A transflective display body formed by laminating a backlight, a specular louver film, and a light diffusion film,
The specular louver film comprises a transparent region and a plurality of plate-like specular regions fixed to the transparent region,
A transflective display body, wherein the plate-like mirror surface region is arranged in parallel in any one direction along the film surface of the mirror surface louver film.   The plate-like mirror surface region is arranged in parallel so that an angle θ1 formed between a normal line of the plate-like mirror surface region and a normal line of the film surface of the mirror-like louver film is a value within a range of 1 to 40 °. The transflective display according to claim 1.   The transflective display according to claim 1 or 2, wherein the width of the plate-like mirror surface region is set to a value within a range of 1 to 10,000 µm, and the thickness is set to a value within a range of 10 to 10,000 nm. body.   4. The transflective display according to claim 1, wherein the transparent region is made of a transparent resin, and the plate-like mirror surface region is made of a metal vapor deposition film.   5. The transflective display according to claim 1, wherein the thickness of the specular louver film is set to a value within a range of 1 to 10,000 μm.   6. The display layer according to claim 1, further comprising a display layer between the specular louver film and the light diffusing film or on a side opposite to the side where the specular louver film is located in the light diffusing film. The transflective display according to any one of the above.   The light diffusion film is a light diffusion film having an internal structure including a plurality of regions having a relatively high refractive index in a region having a relatively low refractive index in the film.
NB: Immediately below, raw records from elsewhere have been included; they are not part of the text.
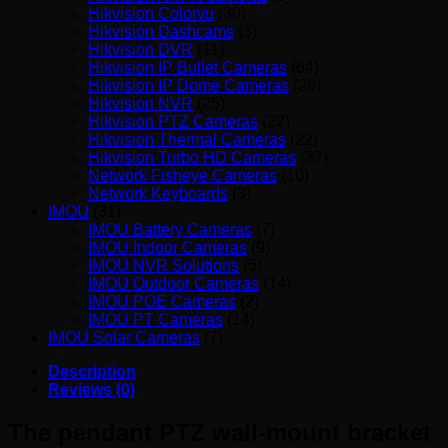
Hikvision Colorvu
(30)
Hikvision Dashcams
(3)
Hikvision DVR
(11)
Hikvision IP Bullet Cameras
(64)
Hikvision IP Dome Cameras
(28)
Hikvision NVR
(25)
Hikvision PTZ Cameras
(22)
Hikvision Thermal Cameras
(22)
Hikvision Turbo HD Cameras
(37)
Network Fisheye Cameras
(10)
Network Keyboards
(3)
IMOU
(31)
IMOU Battery Cameras
(7)
IMOU Indoor Cameras
(9)
IMOU NVR Solutions
(5)
IMOU Outdoor Cameras
(14)
IMOU POE Cameras
(2)
IMOU PT Cameras
(14)
IMOU Solar Cameras
(7)
Description
Reviews (0)
The pendant PTZ wall-mount bracket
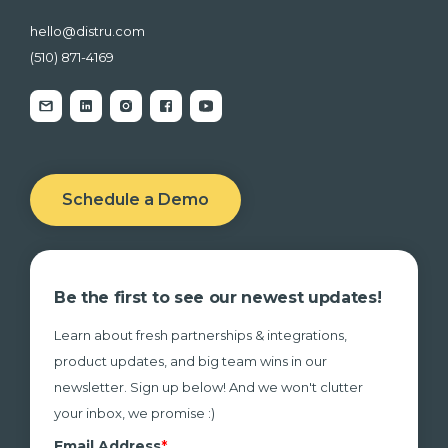
hello@distru.com
(510) 871-4169
Schedule a Demo
Be the first to see our newest updates!
Learn about fresh partnerships & integrations,
product updates, and big team wins in our
newsletter. Sign up below! And we won't clutter
your inbox, we promise :)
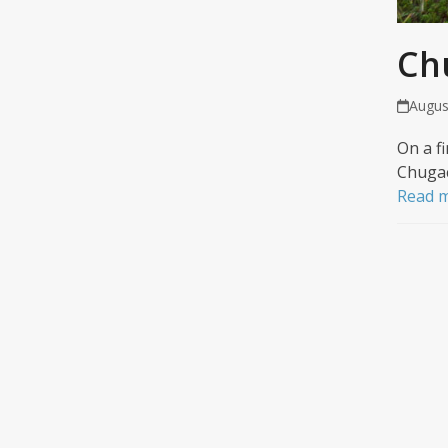
Ch
Augus
On a f
Chugac
Read 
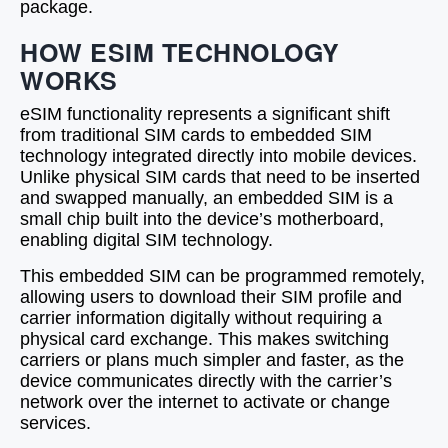
package.
HOW ESIM TECHNOLOGY
WORKS
eSIM functionality represents a significant shift
from traditional SIM cards to embedded SIM
technology integrated directly into mobile devices.
Unlike physical SIM cards that need to be inserted
and swapped manually, an embedded SIM is a
small chip built into the device’s motherboard,
enabling digital SIM technology.
This embedded SIM can be programmed remotely,
allowing users to download their SIM profile and
carrier information digitally without requiring a
physical card exchange. This makes switching
carriers or plans much simpler and faster, as the
device communicates directly with the carrier’s
network over the internet to activate or change
services.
The transflective display according to any one of 6.   The internal structure of the light diffusing film is a column structure in which a plurality of pillars having a relatively high refractive index are forested in the film thickness direction in a region having a relatively low refractive index. The transflective display body according to claim 7.   The film thickness of the light diffusion film is a value within the range of 60 to 700 μm, and the incident angle of the incident light with respect to the normal line of the film surface is changed in the range of −70 to 70 ° along the film longitudinal direction. The transflective display according to claim 8, wherein a haze value for each incident angle is 70% or more.   The transflective display according to any one of claims 1 to 9, wherein the backlight is an edge light type backlight.